Some hospitals have banned ties for men – as it was found to be the main source of cross-contamination between patients. It was not uncommon to see these ties taking a swipe at patient’s groins, or a dip into a pus-filled wound. Nurses can’t wear bangles, bracelets, and rings, because no amount of hand washing will disinfect these as potential bacterial-carrying vehicles.
So, young female doctors and students, I would advise that you leave your blings, danglies, chains and scarves at home – unless you like being a free taxi for bacteria, or keen to bring your work home, literally.

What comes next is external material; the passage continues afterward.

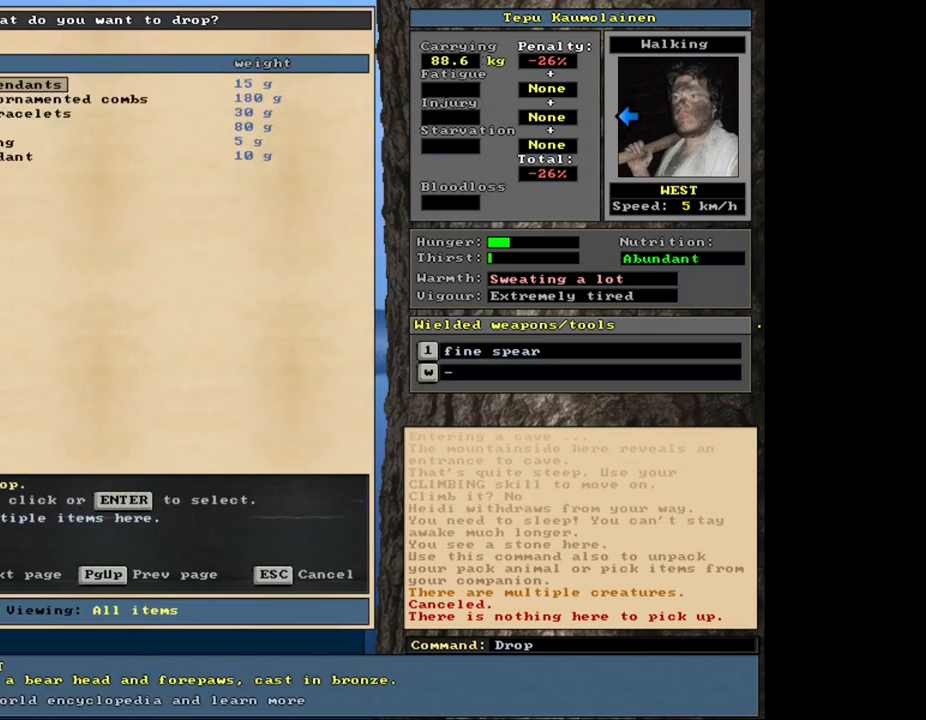
{"keys": [], "mouse": [], "events": []}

Rule #7 You are not auditioning for a Shampoo commercial
Meredith Grey drives me nuts. I just don’t understand how anyone could see what they are doing with that mousy hair floating around her face constantly. You might think flicking those luxurious locks on ward rounds is eye-catching, until you accidentally smack it into your senior registrar’s face. Long hair has a lot of perils in hospitals. Like the tie, it can take a dunk into cavities where you may not want it to go. You could inadvertently tickle your patient when you are bending over the patient (there it is again!). It could get caught on bed rails, IV poles, monitoring lines and plaster saws (yep, seen that happen). When you are doing a procedure, hours of preparing a sterile field can be instantly swept away with your hair. Bangs and hair in the eyes can also be detrimental to your vision, which may not be so helpful when you are placing fine stitches or handling fragile body parts.
Tie those loose alluring locks away from your face, ladies – you may find it disadvantageous to your modelling career, but at least it will save your day job.
Now I know these rules are harsh, and I am not aversed keeping up with what’s in vogue. I am as much into the latest trends as the next fashion-conscious female. I am not advocating dressing-down either, as crack-showing skater jeans and ripped off-shoulder T shirts are not exactly confidence-inducing attire for the sick and injured. There are ways to look beautiful without being inappropriate, it is about retaining your individuality in the role you have picked to play in society. You have chosen to become a doctor, not a model, not a tart, and definitely not a hooker.
Just remember, the hospital is not a night-club. You are not going on a date (and if you are, it is rather sad you are having it in a hospital, so get a life!), neither are you selling your ‘wares’, and advertising your ‘goods’. If you are dressing up to snare a rich doctor husband, you would be setting your trap for the wrong kind of men. There are plenty of playboys in the medical faculty, as there is definitely no shortage of male doctors who think they are God’s gift to women. These ‘hot’ charismatic egomaniacs are more interested in the junk in your trunk and the boobies in your bra than your personality. They are more concerned in accumulating notches on their belts, and having available booty-calls on speed-dial, than learning about your aspirations. You would be mistaken if you think by attracting their attention, they will be willing to marry you/help you get the job you want/get you out of trouble/recommend you for a promotion.
I am not suggesting that we should masculinise our appearance, but there are ways of being feminine without flaunting ‘sexuality’, and being gorgeous without over-embellishment. Dressing elegantly in appropriate attire will go a long way to instil confidence in your patients. Your seniors will take you seriously and be more than willing to share their knowledge with you. It will not upset the nurses (who are stuck in unflattering uniforms with colours that make them look like tampon packages), and draw attention away from those higher up the ladder than yourself. And believe it or not, professional dressing will actually make you sound smarter than you really are. You want the men to stop ogling at you; you want them to look at you in awe.